Capítulo 1: El cuento que no te contaron.
Morí... ¿Cómo? Pues... aún no me entero... solo sé que desperté en una especie de habitación blanca y una mujer con mirada fría me dijo...
— Solo preguntaré... ¿Quieres vivir? Puedo devolverte al mundo de los vivos...
Por supuesto que acepte sin pensarlo, pero en cuanto llegue aquí... me arrepentí.
Resulta que no me envió de regreso a mi mundo... ni siquiera a mi misma época... me envió a un mundo de cuentos de hadas... príncipes y princesas... un mundo el cual conocía bien...
"Esta no es la historia de una joven pobre con un zapato de cristal. Esta es mi historia. Y comienza justo antes de que todo se fuera al demonio."
—Mi nombre en este mundo es Griselda. Sí, esa Griselda, la "hermanastra gorda" de Suertucienta.

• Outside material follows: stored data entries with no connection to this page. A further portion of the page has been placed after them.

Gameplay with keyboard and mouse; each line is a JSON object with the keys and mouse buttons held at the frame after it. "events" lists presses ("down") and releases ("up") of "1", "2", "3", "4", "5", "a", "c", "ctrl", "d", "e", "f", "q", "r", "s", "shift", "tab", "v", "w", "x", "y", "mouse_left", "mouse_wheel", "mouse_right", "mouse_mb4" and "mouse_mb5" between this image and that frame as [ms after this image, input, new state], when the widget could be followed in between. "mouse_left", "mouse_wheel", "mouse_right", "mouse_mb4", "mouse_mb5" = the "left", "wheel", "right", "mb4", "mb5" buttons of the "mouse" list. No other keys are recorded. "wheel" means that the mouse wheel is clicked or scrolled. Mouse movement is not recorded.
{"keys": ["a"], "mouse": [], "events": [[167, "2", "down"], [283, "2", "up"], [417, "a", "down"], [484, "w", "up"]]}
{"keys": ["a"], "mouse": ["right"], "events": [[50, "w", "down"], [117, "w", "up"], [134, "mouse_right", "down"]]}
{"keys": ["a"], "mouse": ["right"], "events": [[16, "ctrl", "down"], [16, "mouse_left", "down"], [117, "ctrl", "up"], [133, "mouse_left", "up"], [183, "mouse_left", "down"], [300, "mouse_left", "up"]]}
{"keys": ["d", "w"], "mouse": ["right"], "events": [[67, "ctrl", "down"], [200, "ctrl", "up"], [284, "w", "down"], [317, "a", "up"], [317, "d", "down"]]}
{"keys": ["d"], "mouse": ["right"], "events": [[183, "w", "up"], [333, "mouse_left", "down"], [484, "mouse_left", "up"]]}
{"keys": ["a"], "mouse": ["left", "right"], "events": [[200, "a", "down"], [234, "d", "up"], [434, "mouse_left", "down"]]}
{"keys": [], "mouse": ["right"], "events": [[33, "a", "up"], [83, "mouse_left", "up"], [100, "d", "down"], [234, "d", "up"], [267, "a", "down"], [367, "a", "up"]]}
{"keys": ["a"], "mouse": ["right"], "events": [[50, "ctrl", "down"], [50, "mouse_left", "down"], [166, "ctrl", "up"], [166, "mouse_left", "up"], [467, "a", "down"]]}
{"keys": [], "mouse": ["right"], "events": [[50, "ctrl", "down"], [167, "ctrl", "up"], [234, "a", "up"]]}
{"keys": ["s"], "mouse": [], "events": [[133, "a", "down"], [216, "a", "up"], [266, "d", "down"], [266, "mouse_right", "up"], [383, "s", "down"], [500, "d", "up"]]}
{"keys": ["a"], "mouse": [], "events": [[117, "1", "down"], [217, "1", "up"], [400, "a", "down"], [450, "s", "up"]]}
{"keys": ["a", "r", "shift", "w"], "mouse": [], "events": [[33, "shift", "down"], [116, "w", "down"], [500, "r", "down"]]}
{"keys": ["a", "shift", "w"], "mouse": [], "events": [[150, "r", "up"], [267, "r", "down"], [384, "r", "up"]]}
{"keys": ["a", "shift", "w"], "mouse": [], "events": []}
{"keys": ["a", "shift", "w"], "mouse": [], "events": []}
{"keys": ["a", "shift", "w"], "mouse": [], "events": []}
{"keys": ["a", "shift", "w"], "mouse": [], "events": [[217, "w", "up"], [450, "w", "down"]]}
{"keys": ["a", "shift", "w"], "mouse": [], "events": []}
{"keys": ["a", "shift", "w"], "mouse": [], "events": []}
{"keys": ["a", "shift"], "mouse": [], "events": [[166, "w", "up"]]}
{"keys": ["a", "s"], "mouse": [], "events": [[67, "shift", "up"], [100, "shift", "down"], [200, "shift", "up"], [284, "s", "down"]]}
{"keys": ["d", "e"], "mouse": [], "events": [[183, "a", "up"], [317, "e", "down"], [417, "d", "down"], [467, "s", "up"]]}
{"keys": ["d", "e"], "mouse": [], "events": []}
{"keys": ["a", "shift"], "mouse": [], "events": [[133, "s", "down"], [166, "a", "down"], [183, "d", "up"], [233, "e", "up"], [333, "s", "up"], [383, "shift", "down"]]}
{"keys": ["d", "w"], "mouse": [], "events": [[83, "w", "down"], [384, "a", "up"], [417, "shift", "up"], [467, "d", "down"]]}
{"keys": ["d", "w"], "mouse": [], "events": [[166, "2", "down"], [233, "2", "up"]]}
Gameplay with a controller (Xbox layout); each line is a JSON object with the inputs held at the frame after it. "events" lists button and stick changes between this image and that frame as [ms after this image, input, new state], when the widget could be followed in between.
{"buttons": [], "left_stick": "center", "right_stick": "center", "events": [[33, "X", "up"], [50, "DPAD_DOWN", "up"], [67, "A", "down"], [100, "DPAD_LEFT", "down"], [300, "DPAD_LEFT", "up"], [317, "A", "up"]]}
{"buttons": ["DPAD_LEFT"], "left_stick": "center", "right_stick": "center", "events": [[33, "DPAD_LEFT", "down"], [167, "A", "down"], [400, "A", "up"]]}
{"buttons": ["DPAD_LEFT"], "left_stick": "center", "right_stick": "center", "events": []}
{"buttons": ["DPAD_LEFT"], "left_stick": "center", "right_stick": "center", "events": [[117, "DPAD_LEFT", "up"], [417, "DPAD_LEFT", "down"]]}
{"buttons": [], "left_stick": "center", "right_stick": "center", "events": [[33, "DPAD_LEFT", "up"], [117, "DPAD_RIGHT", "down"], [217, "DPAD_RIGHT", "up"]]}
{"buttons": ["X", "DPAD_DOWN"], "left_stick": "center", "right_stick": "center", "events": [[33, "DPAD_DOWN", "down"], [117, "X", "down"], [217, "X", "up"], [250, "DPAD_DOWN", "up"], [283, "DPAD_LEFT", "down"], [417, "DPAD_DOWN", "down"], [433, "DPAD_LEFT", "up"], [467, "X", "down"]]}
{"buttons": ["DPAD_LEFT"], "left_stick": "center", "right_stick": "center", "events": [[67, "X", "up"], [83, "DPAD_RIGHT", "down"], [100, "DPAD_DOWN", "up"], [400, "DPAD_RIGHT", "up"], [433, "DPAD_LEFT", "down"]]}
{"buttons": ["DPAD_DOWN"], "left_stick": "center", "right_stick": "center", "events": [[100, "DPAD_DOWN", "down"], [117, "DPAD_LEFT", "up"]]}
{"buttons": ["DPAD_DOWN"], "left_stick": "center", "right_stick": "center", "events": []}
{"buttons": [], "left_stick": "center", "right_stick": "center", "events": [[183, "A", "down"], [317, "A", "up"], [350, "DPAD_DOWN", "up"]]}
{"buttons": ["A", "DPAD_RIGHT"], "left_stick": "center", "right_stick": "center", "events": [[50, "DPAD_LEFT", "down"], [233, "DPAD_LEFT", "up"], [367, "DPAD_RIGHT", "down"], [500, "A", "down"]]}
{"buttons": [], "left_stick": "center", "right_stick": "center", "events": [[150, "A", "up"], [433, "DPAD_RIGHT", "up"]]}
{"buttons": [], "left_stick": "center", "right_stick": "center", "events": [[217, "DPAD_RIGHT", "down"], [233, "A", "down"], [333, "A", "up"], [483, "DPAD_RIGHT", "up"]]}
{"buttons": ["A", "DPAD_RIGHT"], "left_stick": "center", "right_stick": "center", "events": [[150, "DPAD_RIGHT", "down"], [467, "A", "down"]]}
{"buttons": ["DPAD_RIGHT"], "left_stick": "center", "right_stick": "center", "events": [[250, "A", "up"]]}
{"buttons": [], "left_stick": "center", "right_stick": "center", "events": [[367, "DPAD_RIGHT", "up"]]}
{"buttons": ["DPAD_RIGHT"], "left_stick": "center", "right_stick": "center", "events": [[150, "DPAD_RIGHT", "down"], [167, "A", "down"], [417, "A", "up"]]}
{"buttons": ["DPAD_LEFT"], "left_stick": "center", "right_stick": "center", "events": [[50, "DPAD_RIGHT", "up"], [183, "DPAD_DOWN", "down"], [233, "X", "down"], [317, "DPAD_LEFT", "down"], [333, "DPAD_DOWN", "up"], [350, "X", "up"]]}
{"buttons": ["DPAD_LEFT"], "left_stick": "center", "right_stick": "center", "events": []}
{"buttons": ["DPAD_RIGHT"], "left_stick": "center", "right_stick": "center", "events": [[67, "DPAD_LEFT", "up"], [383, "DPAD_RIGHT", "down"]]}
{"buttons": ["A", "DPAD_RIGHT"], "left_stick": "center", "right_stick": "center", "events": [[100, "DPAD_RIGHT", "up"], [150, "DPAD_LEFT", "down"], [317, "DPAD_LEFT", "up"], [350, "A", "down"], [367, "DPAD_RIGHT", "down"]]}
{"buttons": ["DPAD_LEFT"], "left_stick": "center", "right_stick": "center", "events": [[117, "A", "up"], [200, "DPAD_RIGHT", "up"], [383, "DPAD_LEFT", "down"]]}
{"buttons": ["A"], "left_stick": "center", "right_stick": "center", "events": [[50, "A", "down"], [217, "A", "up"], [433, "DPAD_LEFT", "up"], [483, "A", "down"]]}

Así la llamo yo. Porque “Cenicienta” le queda grande a alguien que jamás limpió una chimenea con las manos desnudas. Su piel era tan suave que hasta los ratones se burlaban de ella. Y la ceniza… nunca la tocó. No realmente. Pero ese no es el punto. No quiero sonar resentida.
Bueno, tal vez un poco.
Mi historia comienza un día antes del gran baile. Un día antes de que el hada madrina apareciera y Suertucienta se convirtiera en princesa. Un día antes de que la desgracia de Griselda y su familia se escribiera con tinta dorada y mentiras.
Estaba en el desván, doblando manteles junto a mi hermana menor, Anastasia, que chillaba por una astilla en el dedo como si le hubieran cortado la mano. Yo, como siempre, me limitaba a escuchar.
—¡Ay, Griselda, me duele! ¿Qué tal si me gangreno? ¡Voy a perder el dedo! ¿Y si es el del anillo? ¡Nunca me voy a casar!
—Cállate, Anastasia —le dije, sin levantar la vista—. A ti ni los ciegos te darían un anillo.
—¡Eres cruel!
—Y tú escandalosa. Sécate las lágrimas y ayuda.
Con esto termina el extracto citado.